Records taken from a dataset
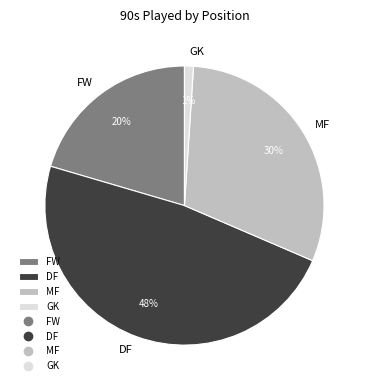

Is the sum of MF and DF greater than half?

Yes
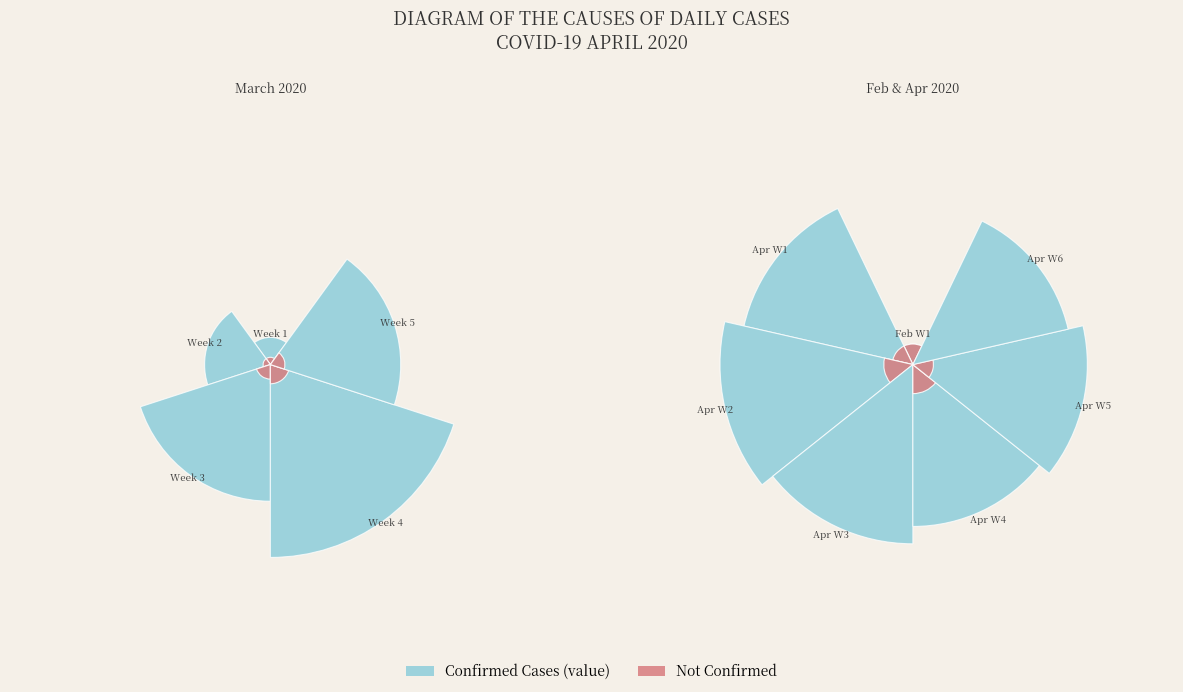

To the nearest percent, what is the average slice percentage?

2%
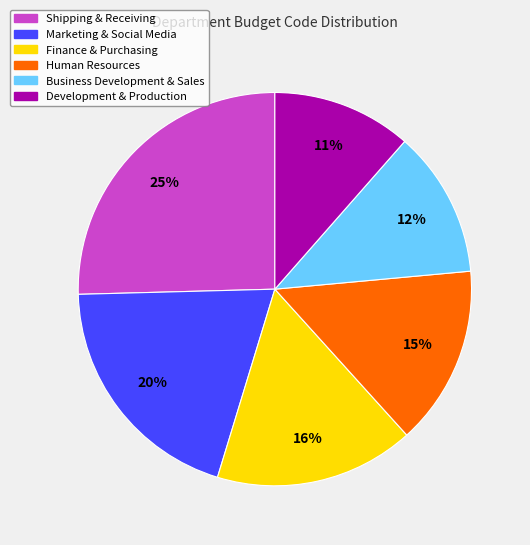

How many slices are in this pie chart?

6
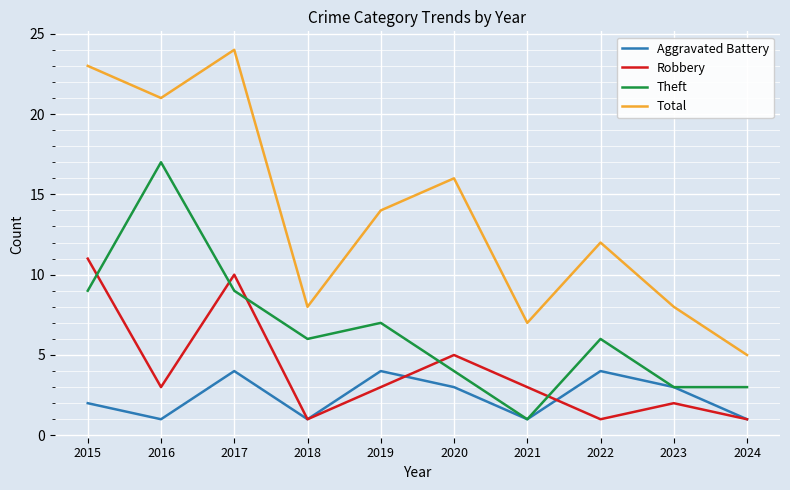

What is the minimum value shown in the chart?

1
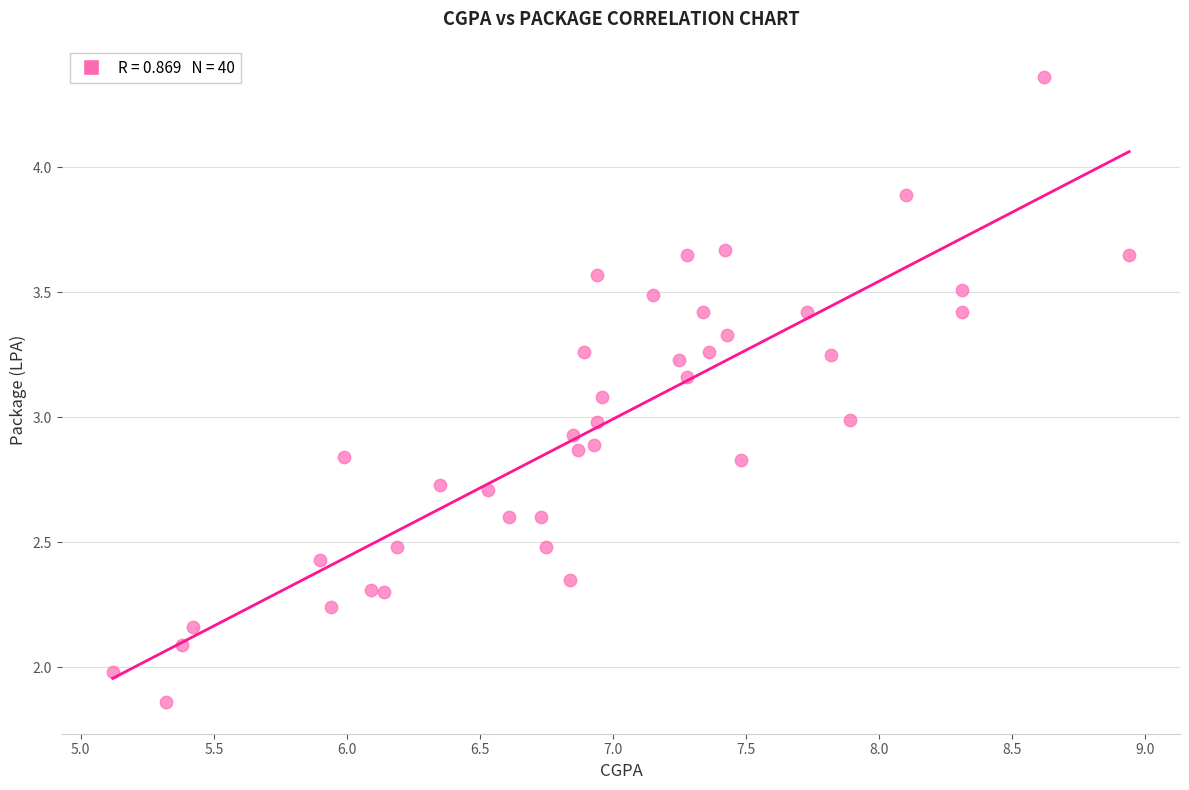

What is the range of X values (max minus min)?

3.8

_EXERCISE_
Reproduce all of the records above word for word, omitting the pictures.

_RESPONSE_
Is the sum of MF and DF greater than half?

Yes

To the nearest percent, what is the average slice percentage?

2%

How many slices are in this pie chart?

6

What is the minimum value shown in the chart?

1

What is the range of X values (max minus min)?

3.8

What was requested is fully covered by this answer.